Offre dépendante d’importations et de chaînes complexes d’approvisionnement, difficultés à trouver de la main-d’œuvre agricole, recours croissant à l'aide alimentaire… : notre système a révélé des failles et des limites dont peu de citoyens avaient jusqu’alors conscience. Après le succès inédit qu’ont connu les alternatives locales au cœur de la crise, les questions d’autonomie alimentaire du pays, de relocalisation de certaines filières et de circuits-courts de proximité sont aujourd’hui plus que jamais d’actualité.

Un système particulièrement vulnérable

Se nourrir, cet acte que nous faisons plusieurs fois par jour, est loin d’être anodin. Notre alimentation représente en effet un quart de notre empreinte carbone[1] , et l’ensemble de la chaîne alimentaire un tiers des émissions de CO2 dans le monde[2] . Cela semble difficile à croire, et pourtant, aujourd’hui, un aliment parcourt en moyenne 3 000 km avant d’arriver dans notre assiette[3]  ! D’un point de vue social et sanitaire, certaines limites semblent aussi atteintes : un quart des agriculteurs vit sous le seuil de pauvreté[4] , et notre régime alimentaire trop riche a un impact croissant sur la santé publique (obésité, diabète, etc.). 

Notre système alimentaire, mondialisé et interconnecté, a non seulement une empreinte environnementale et sociale considérable, mais il est aussi très fragile : un problème de rupture sur la chaîne logistique et, en seulement quelques jours, tout un pays peut se trouver en situation de pénurie sur certains aliments. Ainsi, selon une étude du cabinet Utopies, l’autonomie alimentaire des 100 premières villes françaises s’élève à seulement 2 % en moyenne[5] .

◆ ◆ ◆ ◆ ◆ ◆ ◆

▸ **TÂCHE À RÉALISER A**
Recopiez mot pour mot l'intégralité du texte sur le système alimentaire.
Le texte et les lignes n'ont aucun rapport entre eux.

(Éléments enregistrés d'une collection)
◆ ◆ ◆ ◆ ◆ ◆ ◆

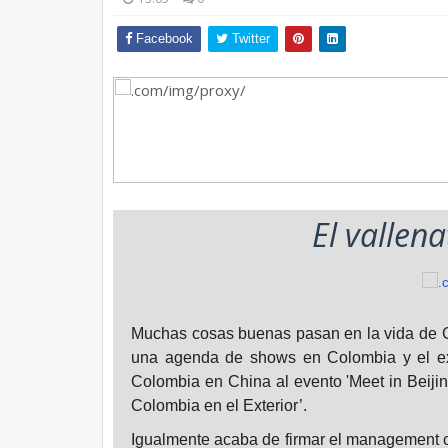
Facebook
Twitter
El vallena
Muchas cosas buenas pasan en la vida de Can
una agenda de shows en Colombia y el exte
Colombia en China al evento 'Meet in Beiji
Colombia en el Exterior’.
Igualmente acaba de firmar el management 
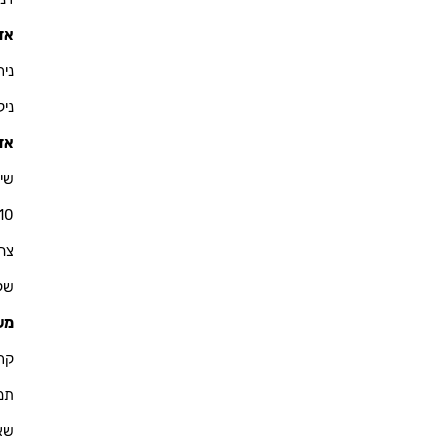
אזו
ניר - 900
ניקולא
אזו
שי 
10
צחי - 76
שקד - 
מש
קרין - 
תמיר -
שאול -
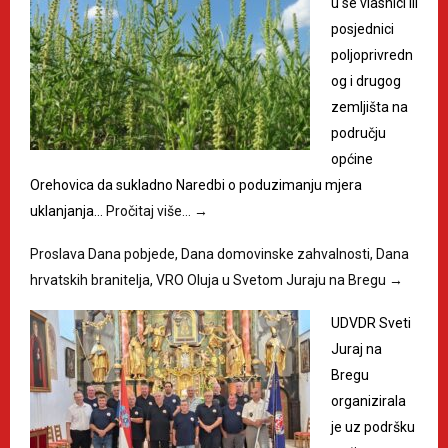
u se vlasnici ili
posjednici
poljoprivredn
og i drugog
zemljišta na
području
općine
Orehovica da sukladno Naredbi o poduzimanju mjera
uklanjanja…
Pročitaj više…
→
Proslava Dana pobjede, Dana domovinske zahvalnosti, Dana
hrvatskih branitelja, VRO Oluja u Svetom Juraju na Bregu
→
UDVDR Sveti
Juraj na
Bregu
organizirala
je uz podršku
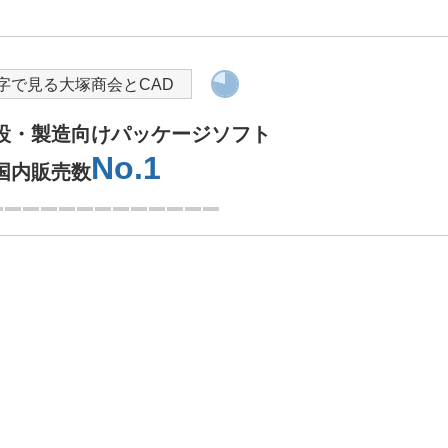
導入を検討されている方へ
字で見る大塚商会とCAD
k建設・製造向けパッケージソフト
No.1
国内販売数
1つ目を表示中
問い合わせをする
大塚商会の強み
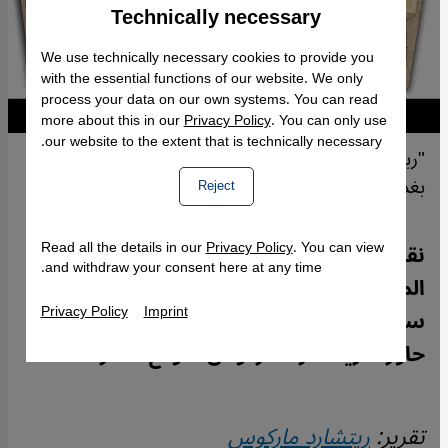
Technically necessary
Accept
Google Maps Embed
We use technically necessary cookies to provide you
with the essential functions of our website. We only
process your data on our own systems. You can read
more about this in our
Privacy Policy
. You can only use
our website to the extent that is technically necessary.
"رباعية الألغاز الصوفية" - روايات جرائم وتحريات من
بغداد العصر العباسي.
Reject
Read all the details in our
Privacy Policy
. You can view
نقلة نوعية في عالم روايات الجريمة حققتها
and withdraw your consent here at any time.
المؤرخة والروائية الأمريكية المسلمة لوري
Privacy Policy
Imprint
سيلڤرز في أربع روايات تدور ببغداد العباسية.
حاورها ريتشارد ماركوس لموقع قنطرة.
تقرير:
ريتشارد ماركوس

◆ ◆ ◆ ◆ ◆ ◆ ◆

▸ **TÂCHE À RÉALISER B**
Réécrivez les lignes depuis leur tout début jusqu'à la ligne contenant « je uz podršku », celle-ci comprise, en remplaçant « Facebook » par « Instagram » et en laissant tout le reste intact. Ne donnez que ces lignes et omettez les images.

▸ **SOLUTION PROPOSÉE A**
Offre dépendante d’importations et de chaînes complexes d’approvisionnement, difficultés à trouver de la main-d’œuvre agricole, recours croissant à l'aide alimentaire… : notre système a révélé des failles et des limites dont peu de citoyens avaient jusqu’alors conscience. Après le succès inédit qu’ont connu les alternatives locales au cœur de la crise, les questions d’autonomie alimentaire du pays, de relocalisation de certaines filières et de circuits-courts de proximité sont aujourd’hui plus que jamais d’actualité.

Un système particulièrement vulnérable

Se nourrir, cet acte que nous faisons plusieurs fois par jour, est loin d’être anodin. Notre alimentation représente en effet un quart de notre empreinte carbone[1] , et l’ensemble de la chaîne alimentaire un tiers des émissions de CO2 dans le monde[2] . Cela semble difficile à croire, et pourtant, aujourd’hui, un aliment parcourt en moyenne 3 000 km avant d’arriver dans notre assiette[3]  ! D’un point de vue social et sanitaire, certaines limites semblent aussi atteintes : un quart des agriculteurs vit sous le seuil de pauvreté[4] , et notre régime alimentaire trop riche a un impact croissant sur la santé publique (obésité, diabète, etc.). 

Notre système alimentaire, mondialisé et interconnecté, a non seulement une empreinte environnementale et sociale considérable, mais il est aussi très fragile : un problème de rupture sur la chaîne logistique et, en seulement quelques jours, tout un pays peut se trouver en situation de pénurie sur certains aliments. Ainsi, selon une étude du cabinet Utopies, l’autonomie alimentaire des 100 premières villes françaises s’élève à seulement 2 % en moyenne[5] .

▸ **SOLUTION PROPOSÉE B**
Instagram
Twitter
El vallena
Muchas cosas buenas pasan en la vida de Can
una agenda de shows en Colombia y el exte
Colombia en China al evento 'Meet in Beiji
Colombia en el Exterior’.
Igualmente acaba de firmar el management 
אזו
ניר - 900
ניקולא
אזו
שי 
10
צחי - 76
שקד - 
מש
קרין - 
תמיר -
שאול -
u se vlasnici ili
posjednici
poljoprivredn
og i drugog
zemljišta na
području
općine
Orehovica da sukladno Naredbi o poduzimanju mjera
uklanjanja…
Pročitaj više…
→
Proslava Dana pobjede, Dana domovinske zahvalnosti, Dana
hrvatskih branitelja, VRO Oluja u Svetom Juraju na Bregu
→
UDVDR Sveti
Juraj na
Bregu
organizirala
je uz podršku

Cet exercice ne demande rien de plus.